» Saved entries:
____

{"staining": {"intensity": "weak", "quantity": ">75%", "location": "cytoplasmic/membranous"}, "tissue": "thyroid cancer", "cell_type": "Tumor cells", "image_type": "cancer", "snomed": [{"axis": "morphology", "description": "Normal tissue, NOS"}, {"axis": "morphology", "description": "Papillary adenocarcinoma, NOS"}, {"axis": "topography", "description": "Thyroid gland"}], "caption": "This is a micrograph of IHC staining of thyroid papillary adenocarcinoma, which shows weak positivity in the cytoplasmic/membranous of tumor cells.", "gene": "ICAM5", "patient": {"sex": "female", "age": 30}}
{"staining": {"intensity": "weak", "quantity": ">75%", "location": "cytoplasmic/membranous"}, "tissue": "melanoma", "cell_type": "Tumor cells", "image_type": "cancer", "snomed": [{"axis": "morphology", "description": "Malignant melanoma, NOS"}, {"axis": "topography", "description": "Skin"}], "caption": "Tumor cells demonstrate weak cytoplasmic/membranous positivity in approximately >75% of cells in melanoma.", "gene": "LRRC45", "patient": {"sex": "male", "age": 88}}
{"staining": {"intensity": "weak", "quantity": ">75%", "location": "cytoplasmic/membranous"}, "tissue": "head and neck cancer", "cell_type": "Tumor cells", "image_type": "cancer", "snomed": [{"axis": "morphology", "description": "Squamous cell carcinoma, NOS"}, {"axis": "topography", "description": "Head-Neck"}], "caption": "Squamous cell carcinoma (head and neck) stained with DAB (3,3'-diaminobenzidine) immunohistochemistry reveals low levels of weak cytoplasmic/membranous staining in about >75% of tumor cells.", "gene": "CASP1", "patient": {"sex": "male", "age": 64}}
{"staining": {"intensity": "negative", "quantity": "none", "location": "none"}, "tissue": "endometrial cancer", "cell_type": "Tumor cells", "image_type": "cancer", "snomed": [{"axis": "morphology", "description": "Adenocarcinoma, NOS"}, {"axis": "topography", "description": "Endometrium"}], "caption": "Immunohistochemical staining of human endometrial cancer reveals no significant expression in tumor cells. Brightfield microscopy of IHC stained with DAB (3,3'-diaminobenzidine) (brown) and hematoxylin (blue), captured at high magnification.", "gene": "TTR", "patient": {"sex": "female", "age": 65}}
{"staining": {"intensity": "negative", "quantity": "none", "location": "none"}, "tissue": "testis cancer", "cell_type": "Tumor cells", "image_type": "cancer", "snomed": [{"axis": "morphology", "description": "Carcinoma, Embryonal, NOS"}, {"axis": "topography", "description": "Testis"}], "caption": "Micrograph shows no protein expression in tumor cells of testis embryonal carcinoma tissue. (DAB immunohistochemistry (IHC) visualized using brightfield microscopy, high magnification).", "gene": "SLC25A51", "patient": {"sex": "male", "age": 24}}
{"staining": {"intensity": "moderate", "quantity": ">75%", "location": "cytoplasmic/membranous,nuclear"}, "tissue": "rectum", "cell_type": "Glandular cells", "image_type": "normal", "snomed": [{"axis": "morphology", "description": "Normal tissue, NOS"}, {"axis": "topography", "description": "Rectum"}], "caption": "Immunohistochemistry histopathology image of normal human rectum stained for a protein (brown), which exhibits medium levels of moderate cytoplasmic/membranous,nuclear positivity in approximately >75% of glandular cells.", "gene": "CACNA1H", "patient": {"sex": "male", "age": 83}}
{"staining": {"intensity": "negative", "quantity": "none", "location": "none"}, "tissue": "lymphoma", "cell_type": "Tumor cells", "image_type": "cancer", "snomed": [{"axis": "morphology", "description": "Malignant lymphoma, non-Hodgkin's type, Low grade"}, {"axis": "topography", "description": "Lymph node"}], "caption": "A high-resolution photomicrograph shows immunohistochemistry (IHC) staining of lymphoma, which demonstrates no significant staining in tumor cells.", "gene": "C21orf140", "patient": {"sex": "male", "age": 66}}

____

» What is expected: Write the records above out again precisely.

» Solution to the problem:
{"staining": {"intensity": "weak", "quantity": ">75%", "location": "cytoplasmic/membranous"}, "tissue": "thyroid cancer", "cell_type": "Tumor cells", "image_type": "cancer", "snomed": [{"axis": "morphology", "description": "Normal tissue, NOS"}, {"axis": "morphology", "description": "Papillary adenocarcinoma, NOS"}, {"axis": "topography", "description": "Thyroid gland"}], "caption": "This is a micrograph of IHC staining of thyroid papillary adenocarcinoma, which shows weak positivity in the cytoplasmic/membranous of tumor cells.", "gene": "ICAM5", "patient": {"sex": "female", "age": 30}}
{"staining": {"intensity": "weak", "quantity": ">75%", "location": "cytoplasmic/membranous"}, "tissue": "melanoma", "cell_type": "Tumor cells", "image_type": "cancer", "snomed": [{"axis": "morphology", "description": "Malignant melanoma, NOS"}, {"axis": "topography", "description": "Skin"}], "caption": "Tumor cells demonstrate weak cytoplasmic/membranous positivity in approximately >75% of cells in melanoma.", "gene": "LRRC45", "patient": {"sex": "male", "age": 88}}
{"staining": {"intensity": "weak", "quantity": ">75%", "location": "cytoplasmic/membranous"}, "tissue": "head and neck cancer", "cell_type": "Tumor cells", "image_type": "cancer", "snomed": [{"axis": "morphology", "description": "Squamous cell carcinoma, NOS"}, {"axis": "topography", "description": "Head-Neck"}], "caption": "Squamous cell carcinoma (head and neck) stained with DAB (3,3'-diaminobenzidine) immunohistochemistry reveals low levels of weak cytoplasmic/membranous staining in about >75% of tumor cells.", "gene": "CASP1", "patient": {"sex": "male", "age": 64}}
{"staining": {"intensity": "negative", "quantity": "none", "location": "none"}, "tissue": "endometrial cancer", "cell_type": "Tumor cells", "image_type": "cancer", "snomed": [{"axis": "morphology", "description": "Adenocarcinoma, NOS"}, {"axis": "topography", "description": "Endometrium"}], "caption": "Immunohistochemical staining of human endometrial cancer reveals no significant expression in tumor cells. Brightfield microscopy of IHC stained with DAB (3,3'-diaminobenzidine) (brown) and hematoxylin (blue), captured at high magnification.", "gene": "TTR", "patient": {"sex": "female", "age": 65}}
{"staining": {"intensity": "negative", "quantity": "none", "location": "none"}, "tissue": "testis cancer", "cell_type": "Tumor cells", "image_type": "cancer", "snomed": [{"axis": "morphology", "description": "Carcinoma, Embryonal, NOS"}, {"axis": "topography", "description": "Testis"}], "caption": "Micrograph shows no protein expression in tumor cells of testis embryonal carcinoma tissue. (DAB immunohistochemistry (IHC) visualized using brightfield microscopy, high magnification).", "gene": "SLC25A51", "patient": {"sex": "male", "age": 24}}
{"staining": {"intensity": "moderate", "quantity": ">75%", "location": "cytoplasmic/membranous,nuclear"}, "tissue": "rectum", "cell_type": "Glandular cells", "image_type": "normal", "snomed": [{"axis": "morphology", "description": "Normal tissue, NOS"}, {"axis": "topography", "description": "Rectum"}], "caption": "Immunohistochemistry histopathology image of normal human rectum stained for a protein (brown), which exhibits medium levels of moderate cytoplasmic/membranous,nuclear positivity in approximately >75% of glandular cells.", "gene": "CACNA1H", "patient": {"sex": "male", "age": 83}}
{"staining": {"intensity": "negative", "quantity": "none", "location": "none"}, "tissue": "lymphoma", "cell_type": "Tumor cells", "image_type": "cancer", "snomed": [{"axis": "morphology", "description": "Malignant lymphoma, non-Hodgkin's type, Low grade"}, {"axis": "topography", "description": "Lymph node"}], "caption": "A high-resolution photomicrograph shows immunohistochemistry (IHC) staining of lymphoma, which demonstrates no significant staining in tumor cells.", "gene": "C21orf140", "patient": {"sex": "male", "age": 66}}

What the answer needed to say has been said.